Pedro se dio cuenta de que el malentendido se les estaba yendo de las manos. La única forma de impedir que la bola de nieve se convirtiera en un alud incontrolable era soltar la verdad de un tirón, lo antes posible.


—Rhonda es la setter irlandés de mi vecino —aclaró—. Josh me llamó con un ataque de pánico cuando conducía hacia tu casa, para decirme que un conductor errático había golpeado a Rhonda y no había parado. Estaba viva pero había perdido mucha sangre. No pude decirle que no.


«¿Rhonda es una perra?». Paula vio la pregunta en su mente, escrita con letras mayúsculas. La oleada de alivio que sintió fue abrumadora, pero decidió no analizarla de momento. No estaba preparada para eso aún.

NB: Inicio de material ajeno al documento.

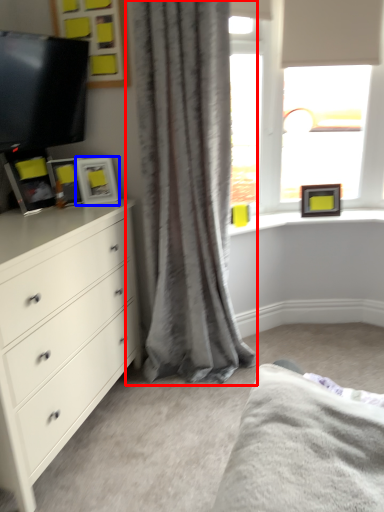
Question: Which point is further to the camera, curtain (highlighted by a red box) or picture frame (highlighted by a blue box)?

Choices:
 (A) curtain
 (B) picture frame

Answer: (B)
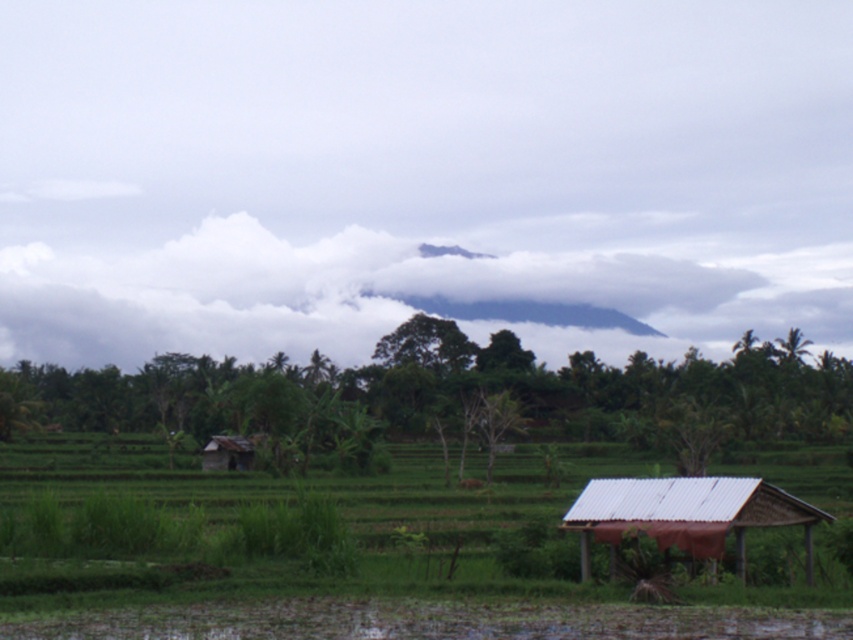
Between point (827, 250) and point (242, 436), which one is positioned behind?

—Claro que no podías —ratificó.


Lo dijo con tanta fiereza que Pedro pensó que se burlaba de él. Pero le bastó una mirada a sus ojos para saber que hablaba en serio. Y, además, estaba adorable al hacerlo.


Mucho después, Pedro comprendió que su camino sin retorno había empezado en ese mismo minuto.


Igual que empezó el de ella.


Para Paula, fue al darse cuenta de que el hombre que la estaba ayudando a adiestrar a Jonathan no era solo amable cuando le convenía serlo, o cuando intentaba ganar puntos con una mujer a la que acababa de conocer y por quien parecía sentirse moderadamente atraído. El punto sin retorno para ella, cuando supo que ya no podía cerrarle su corazón, llegó al descubrir que Pedro carecía de egoísmo, sobre todo en cuanto a los animales que lo necesitaban.


Su corazón se puso a la venta y el hombre que tenía delante lo compró en ese mismo instante.


De repente, Pedro inspiró profundamente.


—¿Qué es ese fantástico olor? —fue una pregunta retórica, porque estaba casi seguro de conocer la respuesta.


Paula esbozó una sonrisa tan amplia que tuvo la sensación de que su rostro iba a partirse en dos.


—¿Por qué no vienes y lo compruebas tú mismo? —giró sobre los talones y fue hacia la pequeña cocina. No se dio cuenta de que andaba casi a saltitos.


Pero Pedro sí lo notó.


La compacta cocina contaba con una isla central, pequeña pero lo bastante grande para acomodar dos de las tres bandejas de pastas que Paula había preparado. La tercera seguía en el horno.


Cuanto más se acercaba, más se acentuaba el aroma. 


Pedro se transformó en un niño que entrara en su tienda de caramelos favorita.


—¿Son las mismas pastas que hiciste el otro día? —preguntó, con apetito.


—Algunas sí, otras no. Me gusta mezclar.


Las pastas aún estaban calientes y emitían un canto de sirena que hipnotizaba a Pedro.


—¿Son todas para el trabajo? —preguntó, rodeando la isla lentamente, sin dejar de mirar las bandejas.


—No, son para mí —corrigió ella—. No para comérmelas —aclaró—. Cocinar me relaja. Suelo regalarlas cuando acabo —señaló las bandejas—. ¿Te gustaría probar una?


Antes de que hiciera la pregunta, Pedro ya había aceptado la oferta que suponía iba a hacerle.